SINGAPORE--As companies enhance their business processes and, over time, become specialists in specific niches, they will repackage these processes into software-as-a-service (SaaS) offerings to their competitors and become cloud service providers, an analyst said.
Brian Prentice, research vice president at Gartner, said that regardless of the verticals they are in, non-IT Global 500 companies that have an "interesting" business process would be able to monetize it by making available the service through cloud computing, specifically through SaaS.
By 2015, about 20 percent of these non-IT companies will enter the cloud fray as service providers, he forecasted during Gartner's Predict 2011 conference held here on Tuesday. He cited automaker Volvo, which had earlier made available its service maintenance process to rival BMW, as an example.
"Previously, I would ask these companies that want to monetize their business processes if they are ready to become a software company, and many would say 'no'. Today, with cloud computing, these companies can sell interesting business processes via the cloud without having to dilute their core competencies," the analyst noted.
Fellow Gartner vice president, Andrew Rosell-Jones, added that this development is part of the shift from a cloud environment for "mass consumption" and plagued with security challenges, to a more "hygienic, capabilities-based" cloud space.
During his presentation, Rosell-Jones likened the cloud computing arena now to the car industry of Detroit in the 1970s. Automobiles then were churned out in mass volumes, similar to today's SaaS- or infrastructure-as-a-service-based offerings.
However, as the security issues and challenges are gradually mitigated, there will be more non-conventional service providers entering the space to offer "capabilities on-demand", complementing products introduced by pure-play cloud service vendors, he said.
Web sales from social engagements
Prentice also observed that social media and mobile computing trends will play an increasing role in spurring companies' Web sales. He predicted that about 50 percent of companies' Internet-based income will be generated by their social presence and mobile apps by 2015.
Enterprises, however, have not figured out how to make use of social media to drive sales, he added. "The social space is a tricky one where there will be more failures than successes," the analyst pointed out.
Prentice added the "advent of social bots" is emerging as an outlet to drive consumer engagement and provide value-add in business-to-consumer (B2C) relationships.

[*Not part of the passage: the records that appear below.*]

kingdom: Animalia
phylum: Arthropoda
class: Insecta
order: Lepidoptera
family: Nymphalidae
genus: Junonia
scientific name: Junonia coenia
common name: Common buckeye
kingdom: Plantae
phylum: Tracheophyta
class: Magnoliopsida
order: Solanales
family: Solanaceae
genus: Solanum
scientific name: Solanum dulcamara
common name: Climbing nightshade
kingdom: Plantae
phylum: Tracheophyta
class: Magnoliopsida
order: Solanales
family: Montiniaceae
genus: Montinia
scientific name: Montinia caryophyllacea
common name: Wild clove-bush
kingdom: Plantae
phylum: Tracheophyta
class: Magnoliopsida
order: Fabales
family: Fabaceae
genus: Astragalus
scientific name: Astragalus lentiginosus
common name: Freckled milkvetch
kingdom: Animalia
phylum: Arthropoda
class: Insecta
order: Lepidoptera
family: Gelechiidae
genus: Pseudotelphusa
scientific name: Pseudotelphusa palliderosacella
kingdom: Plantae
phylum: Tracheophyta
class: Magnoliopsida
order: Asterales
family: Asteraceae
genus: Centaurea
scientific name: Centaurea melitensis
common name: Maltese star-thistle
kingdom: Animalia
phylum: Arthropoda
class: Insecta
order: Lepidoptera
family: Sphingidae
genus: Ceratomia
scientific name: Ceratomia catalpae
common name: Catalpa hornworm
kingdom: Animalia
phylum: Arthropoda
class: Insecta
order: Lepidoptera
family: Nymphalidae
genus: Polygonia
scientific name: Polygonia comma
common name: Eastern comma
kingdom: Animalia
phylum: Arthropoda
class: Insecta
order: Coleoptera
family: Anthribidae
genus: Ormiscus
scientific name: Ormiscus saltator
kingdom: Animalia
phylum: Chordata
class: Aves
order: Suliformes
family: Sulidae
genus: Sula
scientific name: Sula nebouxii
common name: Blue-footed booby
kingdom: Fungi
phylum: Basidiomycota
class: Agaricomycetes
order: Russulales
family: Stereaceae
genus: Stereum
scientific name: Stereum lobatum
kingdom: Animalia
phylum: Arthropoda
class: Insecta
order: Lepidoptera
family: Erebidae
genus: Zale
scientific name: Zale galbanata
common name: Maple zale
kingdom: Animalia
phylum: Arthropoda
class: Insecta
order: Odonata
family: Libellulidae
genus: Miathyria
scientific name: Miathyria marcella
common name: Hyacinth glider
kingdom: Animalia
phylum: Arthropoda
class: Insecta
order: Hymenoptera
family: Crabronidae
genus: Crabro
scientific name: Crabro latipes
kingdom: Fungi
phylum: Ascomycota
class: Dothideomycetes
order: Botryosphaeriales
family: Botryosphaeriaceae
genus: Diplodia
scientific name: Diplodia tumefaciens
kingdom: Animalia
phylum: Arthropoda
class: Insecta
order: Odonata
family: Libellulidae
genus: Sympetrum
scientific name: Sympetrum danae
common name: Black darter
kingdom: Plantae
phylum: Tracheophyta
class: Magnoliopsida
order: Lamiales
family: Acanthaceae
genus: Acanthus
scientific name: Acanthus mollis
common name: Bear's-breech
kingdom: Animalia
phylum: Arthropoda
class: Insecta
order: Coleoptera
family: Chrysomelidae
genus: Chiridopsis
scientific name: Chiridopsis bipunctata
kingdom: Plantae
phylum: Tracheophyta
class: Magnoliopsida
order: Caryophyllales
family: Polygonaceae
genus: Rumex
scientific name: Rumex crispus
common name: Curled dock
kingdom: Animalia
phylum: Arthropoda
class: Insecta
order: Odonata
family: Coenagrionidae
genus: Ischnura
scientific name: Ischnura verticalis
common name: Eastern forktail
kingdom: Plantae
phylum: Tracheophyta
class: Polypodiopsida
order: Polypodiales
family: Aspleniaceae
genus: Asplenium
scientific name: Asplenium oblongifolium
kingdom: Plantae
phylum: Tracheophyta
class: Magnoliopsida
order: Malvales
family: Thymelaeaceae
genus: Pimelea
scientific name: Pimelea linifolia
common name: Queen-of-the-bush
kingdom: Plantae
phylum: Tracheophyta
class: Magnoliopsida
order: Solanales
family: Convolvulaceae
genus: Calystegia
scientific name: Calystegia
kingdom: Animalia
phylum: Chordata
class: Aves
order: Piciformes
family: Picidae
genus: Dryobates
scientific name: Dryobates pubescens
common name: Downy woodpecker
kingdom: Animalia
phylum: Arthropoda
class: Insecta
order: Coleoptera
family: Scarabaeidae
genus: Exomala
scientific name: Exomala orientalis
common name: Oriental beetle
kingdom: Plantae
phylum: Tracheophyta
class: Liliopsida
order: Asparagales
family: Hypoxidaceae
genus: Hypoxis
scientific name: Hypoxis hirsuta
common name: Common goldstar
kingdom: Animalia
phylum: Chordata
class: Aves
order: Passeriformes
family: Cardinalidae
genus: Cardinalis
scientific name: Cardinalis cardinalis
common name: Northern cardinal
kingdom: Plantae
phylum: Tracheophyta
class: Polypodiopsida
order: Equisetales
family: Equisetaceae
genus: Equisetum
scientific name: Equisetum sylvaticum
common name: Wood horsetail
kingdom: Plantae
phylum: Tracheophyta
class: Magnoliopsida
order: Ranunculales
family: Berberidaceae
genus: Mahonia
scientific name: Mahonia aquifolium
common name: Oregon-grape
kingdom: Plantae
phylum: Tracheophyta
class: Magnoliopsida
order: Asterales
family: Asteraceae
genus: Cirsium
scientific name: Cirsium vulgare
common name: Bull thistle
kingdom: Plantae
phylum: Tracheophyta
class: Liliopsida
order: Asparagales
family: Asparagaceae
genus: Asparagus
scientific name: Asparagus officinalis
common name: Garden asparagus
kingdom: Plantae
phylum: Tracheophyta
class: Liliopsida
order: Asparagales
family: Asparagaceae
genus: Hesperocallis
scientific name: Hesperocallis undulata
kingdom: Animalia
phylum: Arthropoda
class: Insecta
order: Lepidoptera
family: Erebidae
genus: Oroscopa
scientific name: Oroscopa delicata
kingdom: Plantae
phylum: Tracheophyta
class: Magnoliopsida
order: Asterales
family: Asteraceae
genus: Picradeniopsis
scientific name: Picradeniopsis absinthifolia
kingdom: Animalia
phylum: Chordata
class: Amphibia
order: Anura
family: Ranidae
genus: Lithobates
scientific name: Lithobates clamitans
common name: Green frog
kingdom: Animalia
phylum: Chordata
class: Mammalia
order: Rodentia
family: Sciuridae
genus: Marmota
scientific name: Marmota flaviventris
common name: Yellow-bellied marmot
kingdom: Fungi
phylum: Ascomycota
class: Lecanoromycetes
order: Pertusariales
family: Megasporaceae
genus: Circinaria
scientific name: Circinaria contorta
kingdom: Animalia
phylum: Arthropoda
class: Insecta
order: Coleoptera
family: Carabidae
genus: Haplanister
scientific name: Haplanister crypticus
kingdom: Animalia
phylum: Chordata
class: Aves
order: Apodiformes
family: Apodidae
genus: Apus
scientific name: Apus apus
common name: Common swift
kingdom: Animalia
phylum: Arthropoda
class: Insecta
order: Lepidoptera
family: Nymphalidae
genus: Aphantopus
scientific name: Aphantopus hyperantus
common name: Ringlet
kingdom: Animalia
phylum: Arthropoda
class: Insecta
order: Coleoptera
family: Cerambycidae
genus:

Social bots, he explained, are simply automated ways of "crawling" information on the Web and social networking sites such as Twitter for commonalities among Internet users. By making sense of these patterns, companies can better understand what their target customer base's needs and wants are.
Travel guide company Lonely Planet, for instance, has taken up the role of a "trusted arbiter" of good travel content for its followers, Prentice said. The company will source for informative travel information, articles and tips and "push" the content to its followers. The next step would be to automate the process, which is where social bots come into the picture, he explained.
As a result of tools such as social bots, the analyst predicted that about 10 percent of one's online "friends" will be non-human by 2015.